Benchmark

  1. Introduction

  2. Supported Matrix

  3. Usage

Introduction

Intel Neural Compressor provides a command incbench to launch the Intel CPU performance benchmark.

To get the peak performance on Intel Xeon CPU, we should avoid crossing NUMA node in one instance. Therefore, by default, incbench will trigger 1 instance on the first NUMA node.

Supported Matrix

Platform Status
Linux
Windows

Usage

Parameters Default comments
num_instances 1 Number of instances
num_cores_per_instance None Number of cores in each instance
C, cores 0-${num_cores_on_NUMA-1} decides the visible core range
cross_memory False whether to allocate memory cross NUMA

Note: cross_memory is set to True only when memory is insufficient.

General Use Cases

  1. incbench main.py: run 1 instance on NUMA:0.

  2. incbench --num_i 2 main.py: run 2 instances on NUMA:0.

  3. incbench --num_c 2 main.py: run multi-instances with 2 cores per instance on NUMA:0.

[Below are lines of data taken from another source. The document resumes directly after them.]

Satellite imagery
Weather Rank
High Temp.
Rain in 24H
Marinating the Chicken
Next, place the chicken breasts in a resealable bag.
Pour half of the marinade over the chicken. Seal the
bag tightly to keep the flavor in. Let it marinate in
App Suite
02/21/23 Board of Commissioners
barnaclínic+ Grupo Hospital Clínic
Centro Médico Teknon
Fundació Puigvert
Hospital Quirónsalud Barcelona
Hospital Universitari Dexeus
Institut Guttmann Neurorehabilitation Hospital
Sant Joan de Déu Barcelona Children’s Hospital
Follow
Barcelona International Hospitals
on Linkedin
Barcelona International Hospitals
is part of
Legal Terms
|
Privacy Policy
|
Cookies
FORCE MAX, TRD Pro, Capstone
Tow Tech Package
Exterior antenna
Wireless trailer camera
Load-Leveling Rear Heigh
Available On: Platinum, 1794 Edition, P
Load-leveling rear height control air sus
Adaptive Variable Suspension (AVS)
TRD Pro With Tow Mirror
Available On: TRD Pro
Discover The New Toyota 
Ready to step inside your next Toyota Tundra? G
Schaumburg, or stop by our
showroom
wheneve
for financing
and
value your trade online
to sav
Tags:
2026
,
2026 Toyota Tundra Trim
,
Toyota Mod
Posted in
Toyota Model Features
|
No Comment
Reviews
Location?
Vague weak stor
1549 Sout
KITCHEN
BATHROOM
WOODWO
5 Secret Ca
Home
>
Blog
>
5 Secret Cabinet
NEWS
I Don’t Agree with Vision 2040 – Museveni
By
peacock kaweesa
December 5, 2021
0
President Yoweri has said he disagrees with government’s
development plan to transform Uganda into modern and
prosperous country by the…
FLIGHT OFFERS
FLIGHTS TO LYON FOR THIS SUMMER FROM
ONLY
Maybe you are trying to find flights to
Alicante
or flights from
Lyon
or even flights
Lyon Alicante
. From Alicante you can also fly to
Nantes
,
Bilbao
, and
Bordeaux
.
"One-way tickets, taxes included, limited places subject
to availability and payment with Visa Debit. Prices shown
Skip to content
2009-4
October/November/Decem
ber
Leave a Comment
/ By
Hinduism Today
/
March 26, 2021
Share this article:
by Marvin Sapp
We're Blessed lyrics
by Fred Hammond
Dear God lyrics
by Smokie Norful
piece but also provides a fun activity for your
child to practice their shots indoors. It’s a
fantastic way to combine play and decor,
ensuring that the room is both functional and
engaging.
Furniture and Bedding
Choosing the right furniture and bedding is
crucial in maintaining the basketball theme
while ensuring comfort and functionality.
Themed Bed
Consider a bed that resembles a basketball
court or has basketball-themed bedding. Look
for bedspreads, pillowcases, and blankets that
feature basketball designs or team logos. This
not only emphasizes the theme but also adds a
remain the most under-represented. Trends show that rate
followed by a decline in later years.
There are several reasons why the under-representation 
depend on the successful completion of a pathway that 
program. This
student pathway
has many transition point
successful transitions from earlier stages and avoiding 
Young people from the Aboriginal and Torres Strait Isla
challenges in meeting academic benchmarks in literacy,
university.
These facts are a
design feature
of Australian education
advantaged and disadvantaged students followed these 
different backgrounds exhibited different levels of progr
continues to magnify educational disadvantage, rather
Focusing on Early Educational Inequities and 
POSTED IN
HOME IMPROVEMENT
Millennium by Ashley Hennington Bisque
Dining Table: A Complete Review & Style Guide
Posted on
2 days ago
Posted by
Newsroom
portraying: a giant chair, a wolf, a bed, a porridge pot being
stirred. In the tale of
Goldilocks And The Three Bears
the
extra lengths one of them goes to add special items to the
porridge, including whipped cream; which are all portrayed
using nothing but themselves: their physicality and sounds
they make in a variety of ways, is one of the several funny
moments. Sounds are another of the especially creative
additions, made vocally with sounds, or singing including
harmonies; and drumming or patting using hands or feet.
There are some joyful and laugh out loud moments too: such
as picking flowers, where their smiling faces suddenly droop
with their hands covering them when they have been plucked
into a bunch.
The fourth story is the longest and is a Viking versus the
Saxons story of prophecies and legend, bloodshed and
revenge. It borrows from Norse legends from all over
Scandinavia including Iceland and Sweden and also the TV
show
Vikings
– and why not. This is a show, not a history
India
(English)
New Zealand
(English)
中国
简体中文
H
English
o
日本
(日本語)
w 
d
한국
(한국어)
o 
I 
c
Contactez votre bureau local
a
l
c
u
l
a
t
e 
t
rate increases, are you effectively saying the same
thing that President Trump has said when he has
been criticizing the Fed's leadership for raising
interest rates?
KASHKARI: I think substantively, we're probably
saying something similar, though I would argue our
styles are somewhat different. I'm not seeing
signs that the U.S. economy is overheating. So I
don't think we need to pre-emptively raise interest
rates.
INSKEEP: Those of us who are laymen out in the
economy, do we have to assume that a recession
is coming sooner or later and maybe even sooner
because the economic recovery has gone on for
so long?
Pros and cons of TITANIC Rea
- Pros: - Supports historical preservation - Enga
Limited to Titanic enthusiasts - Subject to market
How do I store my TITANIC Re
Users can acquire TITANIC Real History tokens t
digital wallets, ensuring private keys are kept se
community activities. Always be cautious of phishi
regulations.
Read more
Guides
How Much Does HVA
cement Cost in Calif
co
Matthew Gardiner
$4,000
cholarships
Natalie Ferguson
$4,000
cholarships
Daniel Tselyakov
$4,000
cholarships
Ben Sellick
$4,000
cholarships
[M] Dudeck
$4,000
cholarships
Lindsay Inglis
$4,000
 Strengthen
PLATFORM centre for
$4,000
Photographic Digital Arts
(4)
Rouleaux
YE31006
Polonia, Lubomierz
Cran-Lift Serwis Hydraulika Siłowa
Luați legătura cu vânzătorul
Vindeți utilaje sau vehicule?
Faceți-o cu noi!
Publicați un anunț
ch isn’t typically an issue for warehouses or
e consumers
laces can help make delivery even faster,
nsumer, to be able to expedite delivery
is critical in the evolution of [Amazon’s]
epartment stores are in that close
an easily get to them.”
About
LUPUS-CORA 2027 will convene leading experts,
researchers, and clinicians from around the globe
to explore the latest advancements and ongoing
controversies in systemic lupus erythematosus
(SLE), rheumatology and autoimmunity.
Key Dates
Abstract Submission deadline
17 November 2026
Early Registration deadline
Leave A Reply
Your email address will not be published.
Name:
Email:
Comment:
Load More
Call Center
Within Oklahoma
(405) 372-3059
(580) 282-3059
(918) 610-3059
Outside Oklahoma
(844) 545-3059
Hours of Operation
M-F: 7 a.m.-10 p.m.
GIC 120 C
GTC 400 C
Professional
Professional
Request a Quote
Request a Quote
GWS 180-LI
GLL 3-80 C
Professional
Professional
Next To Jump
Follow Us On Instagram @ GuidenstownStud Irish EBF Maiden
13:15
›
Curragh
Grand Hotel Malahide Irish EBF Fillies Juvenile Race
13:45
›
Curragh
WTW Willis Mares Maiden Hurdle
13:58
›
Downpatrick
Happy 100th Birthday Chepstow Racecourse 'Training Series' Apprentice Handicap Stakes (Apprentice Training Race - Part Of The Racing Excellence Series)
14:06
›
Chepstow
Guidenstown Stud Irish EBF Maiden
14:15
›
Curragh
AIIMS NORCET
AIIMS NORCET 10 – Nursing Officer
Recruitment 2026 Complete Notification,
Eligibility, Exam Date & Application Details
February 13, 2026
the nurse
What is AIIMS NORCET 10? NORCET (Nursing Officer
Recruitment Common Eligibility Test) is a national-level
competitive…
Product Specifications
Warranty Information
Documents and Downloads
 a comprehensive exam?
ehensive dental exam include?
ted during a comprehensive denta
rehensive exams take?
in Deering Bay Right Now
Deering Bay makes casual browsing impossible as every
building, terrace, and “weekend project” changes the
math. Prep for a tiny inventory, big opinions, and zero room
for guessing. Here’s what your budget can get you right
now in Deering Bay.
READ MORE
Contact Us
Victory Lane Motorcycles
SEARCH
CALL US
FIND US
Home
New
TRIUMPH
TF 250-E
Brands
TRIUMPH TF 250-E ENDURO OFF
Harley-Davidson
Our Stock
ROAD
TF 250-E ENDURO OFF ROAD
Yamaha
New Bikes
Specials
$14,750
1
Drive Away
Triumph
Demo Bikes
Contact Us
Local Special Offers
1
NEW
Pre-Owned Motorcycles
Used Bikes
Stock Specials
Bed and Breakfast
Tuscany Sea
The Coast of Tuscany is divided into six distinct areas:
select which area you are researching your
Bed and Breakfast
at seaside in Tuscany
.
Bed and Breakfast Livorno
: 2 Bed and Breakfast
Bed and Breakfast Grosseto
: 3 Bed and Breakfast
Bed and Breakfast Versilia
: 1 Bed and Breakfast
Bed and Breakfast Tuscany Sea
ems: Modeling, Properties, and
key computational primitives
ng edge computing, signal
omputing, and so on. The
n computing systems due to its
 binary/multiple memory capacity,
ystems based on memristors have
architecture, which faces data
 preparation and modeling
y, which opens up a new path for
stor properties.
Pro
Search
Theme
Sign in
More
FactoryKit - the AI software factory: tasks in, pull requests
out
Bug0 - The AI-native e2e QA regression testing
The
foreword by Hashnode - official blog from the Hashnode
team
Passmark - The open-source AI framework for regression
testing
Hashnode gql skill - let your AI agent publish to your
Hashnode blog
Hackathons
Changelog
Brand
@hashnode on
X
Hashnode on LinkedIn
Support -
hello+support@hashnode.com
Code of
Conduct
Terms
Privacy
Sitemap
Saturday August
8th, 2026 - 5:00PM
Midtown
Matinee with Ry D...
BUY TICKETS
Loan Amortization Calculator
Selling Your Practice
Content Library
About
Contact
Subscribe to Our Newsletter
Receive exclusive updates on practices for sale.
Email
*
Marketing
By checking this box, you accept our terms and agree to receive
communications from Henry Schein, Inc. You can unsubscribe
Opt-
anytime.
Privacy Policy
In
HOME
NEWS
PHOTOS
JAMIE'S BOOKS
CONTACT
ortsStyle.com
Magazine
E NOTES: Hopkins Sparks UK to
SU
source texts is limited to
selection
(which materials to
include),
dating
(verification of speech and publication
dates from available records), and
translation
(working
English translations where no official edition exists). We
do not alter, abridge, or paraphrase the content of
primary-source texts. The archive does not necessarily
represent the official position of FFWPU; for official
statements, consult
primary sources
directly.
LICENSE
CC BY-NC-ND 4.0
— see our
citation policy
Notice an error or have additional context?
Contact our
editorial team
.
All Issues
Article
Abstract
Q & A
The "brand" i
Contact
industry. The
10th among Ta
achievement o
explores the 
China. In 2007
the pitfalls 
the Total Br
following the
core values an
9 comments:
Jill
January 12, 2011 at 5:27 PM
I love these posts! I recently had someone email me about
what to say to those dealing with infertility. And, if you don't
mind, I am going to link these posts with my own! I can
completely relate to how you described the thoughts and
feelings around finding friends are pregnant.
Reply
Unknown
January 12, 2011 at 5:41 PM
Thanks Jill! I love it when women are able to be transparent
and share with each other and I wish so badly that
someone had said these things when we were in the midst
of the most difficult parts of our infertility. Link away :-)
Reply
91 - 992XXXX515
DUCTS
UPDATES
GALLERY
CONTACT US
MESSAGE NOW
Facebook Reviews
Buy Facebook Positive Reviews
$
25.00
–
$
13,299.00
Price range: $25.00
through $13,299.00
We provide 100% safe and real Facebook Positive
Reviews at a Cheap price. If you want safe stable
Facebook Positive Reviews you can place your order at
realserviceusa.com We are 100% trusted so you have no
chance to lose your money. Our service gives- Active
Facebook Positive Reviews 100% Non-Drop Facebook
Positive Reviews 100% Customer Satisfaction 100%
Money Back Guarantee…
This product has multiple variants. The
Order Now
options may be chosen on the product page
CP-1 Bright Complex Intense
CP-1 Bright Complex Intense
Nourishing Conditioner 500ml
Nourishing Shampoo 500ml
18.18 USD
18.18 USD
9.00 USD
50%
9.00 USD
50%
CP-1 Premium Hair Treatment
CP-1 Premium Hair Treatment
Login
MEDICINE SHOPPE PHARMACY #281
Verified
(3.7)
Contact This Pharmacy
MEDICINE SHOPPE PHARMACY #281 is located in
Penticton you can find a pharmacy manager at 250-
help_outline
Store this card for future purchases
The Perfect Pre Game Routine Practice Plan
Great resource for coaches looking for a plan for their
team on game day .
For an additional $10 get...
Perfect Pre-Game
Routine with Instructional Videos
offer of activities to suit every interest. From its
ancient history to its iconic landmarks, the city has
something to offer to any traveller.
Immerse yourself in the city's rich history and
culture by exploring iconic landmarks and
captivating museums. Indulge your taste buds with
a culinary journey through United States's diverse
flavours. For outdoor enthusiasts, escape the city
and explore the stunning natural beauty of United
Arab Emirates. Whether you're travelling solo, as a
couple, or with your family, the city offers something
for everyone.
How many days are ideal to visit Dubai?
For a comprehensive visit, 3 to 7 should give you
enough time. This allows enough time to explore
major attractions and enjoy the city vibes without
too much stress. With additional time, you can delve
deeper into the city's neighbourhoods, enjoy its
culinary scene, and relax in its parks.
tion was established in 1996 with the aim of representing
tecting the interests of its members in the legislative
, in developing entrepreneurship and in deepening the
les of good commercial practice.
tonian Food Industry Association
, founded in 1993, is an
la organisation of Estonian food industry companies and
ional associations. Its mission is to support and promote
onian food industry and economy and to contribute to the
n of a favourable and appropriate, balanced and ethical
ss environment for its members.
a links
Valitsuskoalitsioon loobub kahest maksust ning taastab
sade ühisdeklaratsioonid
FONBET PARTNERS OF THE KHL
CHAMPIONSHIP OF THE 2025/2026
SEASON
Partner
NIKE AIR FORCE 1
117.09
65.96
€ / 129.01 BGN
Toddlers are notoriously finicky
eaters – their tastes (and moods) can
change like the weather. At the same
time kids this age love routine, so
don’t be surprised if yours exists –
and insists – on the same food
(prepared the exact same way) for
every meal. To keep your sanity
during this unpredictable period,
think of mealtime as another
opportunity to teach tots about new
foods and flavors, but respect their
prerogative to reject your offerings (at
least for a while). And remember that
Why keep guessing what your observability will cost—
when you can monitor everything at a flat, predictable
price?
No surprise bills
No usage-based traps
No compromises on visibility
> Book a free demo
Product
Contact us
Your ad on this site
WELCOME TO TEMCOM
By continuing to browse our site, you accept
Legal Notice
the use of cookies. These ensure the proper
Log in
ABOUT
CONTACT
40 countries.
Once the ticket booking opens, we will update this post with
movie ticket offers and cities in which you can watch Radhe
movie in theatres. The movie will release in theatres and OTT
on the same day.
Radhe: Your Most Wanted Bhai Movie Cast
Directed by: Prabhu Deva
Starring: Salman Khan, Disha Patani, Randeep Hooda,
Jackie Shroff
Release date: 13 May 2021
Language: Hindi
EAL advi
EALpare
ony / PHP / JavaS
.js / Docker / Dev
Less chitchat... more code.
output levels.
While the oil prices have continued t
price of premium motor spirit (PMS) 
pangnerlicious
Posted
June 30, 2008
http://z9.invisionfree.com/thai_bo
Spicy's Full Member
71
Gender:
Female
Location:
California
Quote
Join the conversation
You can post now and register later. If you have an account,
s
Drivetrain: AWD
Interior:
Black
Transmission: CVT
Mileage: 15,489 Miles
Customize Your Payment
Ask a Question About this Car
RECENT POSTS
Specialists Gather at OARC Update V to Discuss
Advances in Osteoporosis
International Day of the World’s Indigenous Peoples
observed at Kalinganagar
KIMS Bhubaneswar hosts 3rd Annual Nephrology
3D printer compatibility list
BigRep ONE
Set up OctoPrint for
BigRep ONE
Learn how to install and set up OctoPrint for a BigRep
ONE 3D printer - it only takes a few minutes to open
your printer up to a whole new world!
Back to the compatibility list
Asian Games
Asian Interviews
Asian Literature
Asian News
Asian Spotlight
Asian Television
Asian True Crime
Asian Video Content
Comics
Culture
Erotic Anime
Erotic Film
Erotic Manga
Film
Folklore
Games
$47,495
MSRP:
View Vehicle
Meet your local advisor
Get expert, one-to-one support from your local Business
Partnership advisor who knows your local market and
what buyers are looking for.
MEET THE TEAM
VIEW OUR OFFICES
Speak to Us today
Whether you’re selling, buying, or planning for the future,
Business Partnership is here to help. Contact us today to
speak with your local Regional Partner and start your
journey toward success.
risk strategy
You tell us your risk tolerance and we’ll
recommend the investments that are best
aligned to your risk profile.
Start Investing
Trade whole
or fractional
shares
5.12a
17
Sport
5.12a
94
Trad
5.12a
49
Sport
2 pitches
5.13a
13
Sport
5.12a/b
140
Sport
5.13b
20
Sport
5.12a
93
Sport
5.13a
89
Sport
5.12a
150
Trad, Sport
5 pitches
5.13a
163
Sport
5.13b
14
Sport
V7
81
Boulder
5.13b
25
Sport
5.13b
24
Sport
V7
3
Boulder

  4. incbench -C 24-47 main.py: run 1 instance on COREs:24-47.

  5. incbench -C 24-47 --num_c 4 main.py: run multi-instances with 4 COREs per instance on COREs:24-47.

Note: > - num_i works the same as num_instances > - num_c works the same as num_cores_per_instance

Dump Throughput and Latency Summary

To merge benchmark results from multi-instances, “incbench” automatically checks log file messages for “throughput” and “latency” information matching the following patterns.

throughput_pattern = r"[T,t]hroughput:\s*([0-9]*\.?[0-9]+)\s*([a-zA-Z/]*)"
latency_pattern = r"[L,l]atency:\s*([0-9]*\.?[0-9]+)\s*([a-zA-Z/]*)"

Demo usage

print("Throughput: {:.3f} samples/sec".format(throughput))
print("Latency: {:.3f} ms".format(latency * 10**3))